---- Texte donné

1. (usually used with a plural v.) athletic sports, as running, rowing, or boxing. 2. Brit. track-and-field events. 3. (usually used with a singular v.) the practice of athletic exercises; the principles of athletic training. « 1. (généralement utilisé avec un verbe au pluriel) les sports athlétiques, comme la course, l’aviron ou la boxe. 2. Brit. épreuves d’athlétisme. 3. (généralement utilisé avec un v. singulier) la pratique d’exercices athlétiques; les principes de l’entraînement athlétique) » [traduction]. [33]

[45] Dans International Imports, le Tribunal a souligné que le mot « athlétisme » pouvait être défini comme suit :

“athletics”: exercises of strength, speed, and skill; active games and sports: Athletics include baseball and basketball. (« athlétisme, les sports » : exercices de force, de vitesse et d’habileté; jeux d’exercices et sports : l’athlétisme, les sports, comprend le baseball et le basketball). [34]

[46] À propos de l’adjectif athletic (« athlétique »), le Webster’s Unabridged Dictionary le définit comme suit :

adj. 1. physically active and strong; good at athletics or sports: an athletic child. 2. of, like, or befitting an athlete. 3. of or pertaining to athletes; involving the use of physical skills or capabilities, as strength, agility, or stamina: athletic sports, athletic training. 4. for athletics: an athletic field. 5. Psychol. (of a physical type) having a sturdy build or well-proportioned body structure. (adj. 1. physiquement actif et fort; bon en athlétisme ou en sport : un enfant athlétique. 2. se disant d’un athlète, comme un athlète ou bénéficiant à un athlète. 3. manière de qualifier ou de décrire des athlètes; impliquant l’utilisation d’aptitudes ou de capacités physiques, comme la force, l’agilité ou l’endurance : sports d’athlétisme, entraînement athlétique. 4. pour l’athlétisme : un terrain d’athlétisme. 5. Psychol. [caractéristique de type physique] ayant une structure corporelle robuste ou bien proportionnée) [traduction].

[47] S’appuyant sur ces définitions, le Tribunal conclut que même si, suivant une interprétation large, les termes « athlétisme » ou « athletic »peuvent englober des activités sportives qui vont au‑delà des épreuves d’athlétisme traditionnelles (par exemple la boxe, le baseball ou le basketball), ils ne peuvent raisonnablement pas être interprétés de manière à inclure les sports motorisés. En fait, les sports cités en exemples dans les diverses définitions des termes qui appartiennent à la catégorie de l’« athlétisme » sont complètement différents de la course automobile, du motocyclisme et, naturellement, de la pratique de la motoneige [35] . Aucune des activités sportives mentionnées n’implique l’utilisation d’un véhicule à moteur.

--------

Consigne de travail 1:
Repérez dans la liste ci-dessous toutes les lignes qui contiennent la chaîne « Электрозаводская », puis recopiez-les.

---- Données fournies

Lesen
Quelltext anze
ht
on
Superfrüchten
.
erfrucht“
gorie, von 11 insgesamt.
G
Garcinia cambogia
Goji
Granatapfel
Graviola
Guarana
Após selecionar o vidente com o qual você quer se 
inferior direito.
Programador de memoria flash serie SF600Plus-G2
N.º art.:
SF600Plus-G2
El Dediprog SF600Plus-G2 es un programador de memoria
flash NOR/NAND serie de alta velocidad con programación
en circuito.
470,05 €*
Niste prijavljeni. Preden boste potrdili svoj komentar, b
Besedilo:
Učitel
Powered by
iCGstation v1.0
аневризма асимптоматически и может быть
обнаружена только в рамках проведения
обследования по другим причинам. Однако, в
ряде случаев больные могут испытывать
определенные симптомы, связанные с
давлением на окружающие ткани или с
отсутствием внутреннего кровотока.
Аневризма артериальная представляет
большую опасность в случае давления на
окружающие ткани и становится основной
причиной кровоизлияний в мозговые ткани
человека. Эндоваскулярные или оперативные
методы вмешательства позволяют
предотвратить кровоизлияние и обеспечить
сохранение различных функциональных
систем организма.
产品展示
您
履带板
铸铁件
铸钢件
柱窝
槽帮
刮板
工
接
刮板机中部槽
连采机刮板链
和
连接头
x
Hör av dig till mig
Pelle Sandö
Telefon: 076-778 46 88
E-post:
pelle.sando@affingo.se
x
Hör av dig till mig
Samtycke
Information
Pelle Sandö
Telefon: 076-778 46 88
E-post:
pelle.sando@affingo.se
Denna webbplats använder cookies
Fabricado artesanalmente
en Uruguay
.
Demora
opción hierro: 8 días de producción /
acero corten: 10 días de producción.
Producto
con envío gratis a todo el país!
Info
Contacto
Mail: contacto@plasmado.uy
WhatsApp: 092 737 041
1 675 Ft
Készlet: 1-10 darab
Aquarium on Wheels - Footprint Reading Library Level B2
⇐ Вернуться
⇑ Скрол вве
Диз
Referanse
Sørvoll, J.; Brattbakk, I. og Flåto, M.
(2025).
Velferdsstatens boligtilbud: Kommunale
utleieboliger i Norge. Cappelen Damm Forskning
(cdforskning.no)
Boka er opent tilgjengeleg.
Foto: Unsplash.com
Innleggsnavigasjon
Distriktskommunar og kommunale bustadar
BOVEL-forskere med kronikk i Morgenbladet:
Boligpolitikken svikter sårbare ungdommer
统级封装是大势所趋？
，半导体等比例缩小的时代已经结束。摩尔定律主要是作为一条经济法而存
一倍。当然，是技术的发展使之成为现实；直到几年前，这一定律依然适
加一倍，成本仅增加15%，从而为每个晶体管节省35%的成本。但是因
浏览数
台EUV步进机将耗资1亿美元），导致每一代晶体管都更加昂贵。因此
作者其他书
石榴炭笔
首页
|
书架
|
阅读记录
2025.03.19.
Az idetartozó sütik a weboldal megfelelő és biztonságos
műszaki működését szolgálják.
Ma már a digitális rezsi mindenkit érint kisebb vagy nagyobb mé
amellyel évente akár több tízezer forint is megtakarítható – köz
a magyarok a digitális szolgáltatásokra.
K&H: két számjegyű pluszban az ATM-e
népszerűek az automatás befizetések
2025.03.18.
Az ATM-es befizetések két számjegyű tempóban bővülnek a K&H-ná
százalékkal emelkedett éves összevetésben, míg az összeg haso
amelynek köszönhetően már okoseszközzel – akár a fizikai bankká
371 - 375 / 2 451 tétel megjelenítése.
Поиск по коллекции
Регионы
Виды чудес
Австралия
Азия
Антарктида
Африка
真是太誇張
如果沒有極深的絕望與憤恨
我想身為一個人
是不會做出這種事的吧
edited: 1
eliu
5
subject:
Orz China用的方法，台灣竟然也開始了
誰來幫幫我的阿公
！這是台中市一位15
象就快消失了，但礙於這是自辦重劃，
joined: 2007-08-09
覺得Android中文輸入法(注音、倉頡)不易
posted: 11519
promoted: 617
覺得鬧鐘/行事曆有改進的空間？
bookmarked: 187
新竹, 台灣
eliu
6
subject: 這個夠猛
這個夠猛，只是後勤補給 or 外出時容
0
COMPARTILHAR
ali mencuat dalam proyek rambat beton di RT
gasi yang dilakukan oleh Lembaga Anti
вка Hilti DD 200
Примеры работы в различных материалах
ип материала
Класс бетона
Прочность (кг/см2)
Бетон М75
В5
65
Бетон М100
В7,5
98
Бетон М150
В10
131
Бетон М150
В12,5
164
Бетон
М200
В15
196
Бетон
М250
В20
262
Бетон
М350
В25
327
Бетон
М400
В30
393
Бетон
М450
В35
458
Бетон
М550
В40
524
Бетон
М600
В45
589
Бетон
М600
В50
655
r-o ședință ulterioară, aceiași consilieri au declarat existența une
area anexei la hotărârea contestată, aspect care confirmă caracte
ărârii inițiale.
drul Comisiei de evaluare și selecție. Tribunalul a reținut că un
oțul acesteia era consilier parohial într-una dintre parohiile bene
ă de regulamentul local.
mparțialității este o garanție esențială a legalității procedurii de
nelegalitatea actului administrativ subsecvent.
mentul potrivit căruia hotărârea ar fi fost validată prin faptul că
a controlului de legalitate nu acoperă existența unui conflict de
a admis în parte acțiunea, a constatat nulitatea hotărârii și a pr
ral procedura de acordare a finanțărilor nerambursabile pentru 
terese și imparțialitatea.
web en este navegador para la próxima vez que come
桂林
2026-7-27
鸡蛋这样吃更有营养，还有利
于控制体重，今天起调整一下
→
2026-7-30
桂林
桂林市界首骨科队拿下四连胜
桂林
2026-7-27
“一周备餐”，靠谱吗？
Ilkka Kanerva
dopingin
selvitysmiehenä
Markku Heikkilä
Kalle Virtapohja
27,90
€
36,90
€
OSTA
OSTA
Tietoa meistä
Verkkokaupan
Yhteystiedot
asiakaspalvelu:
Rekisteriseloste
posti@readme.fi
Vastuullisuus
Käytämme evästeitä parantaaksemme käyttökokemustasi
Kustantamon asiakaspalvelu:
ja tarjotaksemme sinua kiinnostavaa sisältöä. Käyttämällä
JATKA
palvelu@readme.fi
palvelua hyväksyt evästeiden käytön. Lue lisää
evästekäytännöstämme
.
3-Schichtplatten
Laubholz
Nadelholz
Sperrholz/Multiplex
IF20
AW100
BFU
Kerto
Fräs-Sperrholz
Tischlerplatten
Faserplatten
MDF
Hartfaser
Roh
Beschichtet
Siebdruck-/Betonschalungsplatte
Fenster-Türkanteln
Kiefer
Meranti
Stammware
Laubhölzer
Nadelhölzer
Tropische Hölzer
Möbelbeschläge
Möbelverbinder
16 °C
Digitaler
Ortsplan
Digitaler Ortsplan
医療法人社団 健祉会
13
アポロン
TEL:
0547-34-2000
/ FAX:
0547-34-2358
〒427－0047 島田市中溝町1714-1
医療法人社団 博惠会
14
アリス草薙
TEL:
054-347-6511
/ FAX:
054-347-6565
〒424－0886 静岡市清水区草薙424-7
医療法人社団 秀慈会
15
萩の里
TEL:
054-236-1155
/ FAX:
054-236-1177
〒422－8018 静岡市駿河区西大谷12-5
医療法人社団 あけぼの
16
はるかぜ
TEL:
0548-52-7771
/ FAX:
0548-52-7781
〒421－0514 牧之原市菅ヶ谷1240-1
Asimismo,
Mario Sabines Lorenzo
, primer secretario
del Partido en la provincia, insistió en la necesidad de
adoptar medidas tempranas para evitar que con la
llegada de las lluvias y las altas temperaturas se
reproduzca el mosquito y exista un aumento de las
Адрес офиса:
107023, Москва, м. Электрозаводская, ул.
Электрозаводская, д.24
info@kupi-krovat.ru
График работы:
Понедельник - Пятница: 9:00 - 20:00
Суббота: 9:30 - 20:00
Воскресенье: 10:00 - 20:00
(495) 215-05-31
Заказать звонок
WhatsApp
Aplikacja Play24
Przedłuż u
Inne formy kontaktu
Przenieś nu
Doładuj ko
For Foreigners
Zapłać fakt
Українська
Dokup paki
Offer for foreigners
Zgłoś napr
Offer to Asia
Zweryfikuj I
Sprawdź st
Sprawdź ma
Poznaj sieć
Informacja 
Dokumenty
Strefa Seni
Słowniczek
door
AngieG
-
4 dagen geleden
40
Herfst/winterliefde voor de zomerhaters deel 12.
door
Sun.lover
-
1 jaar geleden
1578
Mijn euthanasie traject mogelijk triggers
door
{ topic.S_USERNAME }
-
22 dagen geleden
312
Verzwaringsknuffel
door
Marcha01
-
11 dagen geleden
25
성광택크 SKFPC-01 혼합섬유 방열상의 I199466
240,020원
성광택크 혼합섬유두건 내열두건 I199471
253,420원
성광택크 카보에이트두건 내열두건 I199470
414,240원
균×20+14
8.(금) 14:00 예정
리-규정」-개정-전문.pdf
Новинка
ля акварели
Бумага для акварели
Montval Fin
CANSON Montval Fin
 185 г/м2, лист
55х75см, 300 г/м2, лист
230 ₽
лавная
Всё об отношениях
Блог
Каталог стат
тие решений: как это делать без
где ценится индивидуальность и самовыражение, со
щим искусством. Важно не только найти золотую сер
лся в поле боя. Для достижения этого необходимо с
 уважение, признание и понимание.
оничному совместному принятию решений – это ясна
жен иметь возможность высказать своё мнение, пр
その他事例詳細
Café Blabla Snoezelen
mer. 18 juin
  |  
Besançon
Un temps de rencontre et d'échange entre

--------

Consigne de travail 2:
Résumez le texte donné en deux phrases.

Résultat de la tâche 1:
107023, Москва, м. Электрозаводская, ул.
Электрозаводская, д.24

Résultat de la tâche 2:
S'appuyant sur des définitions des termes « athlétisme » et « athletic », qui évoquent notamment des exercices de force, de vitesse et d'habileté, le Tribunal conclut que, selon une interprétation large, ces termes peuvent englober des sports allant au-delà des épreuves d'athlétisme traditionnelles, comme la boxe, le baseball ou le basketball. Ils ne peuvent toutefois pas raisonnablement inclure les sports motorisés, et aucune des activités sportives mentionnées n'implique l'utilisation d'un véhicule à moteur.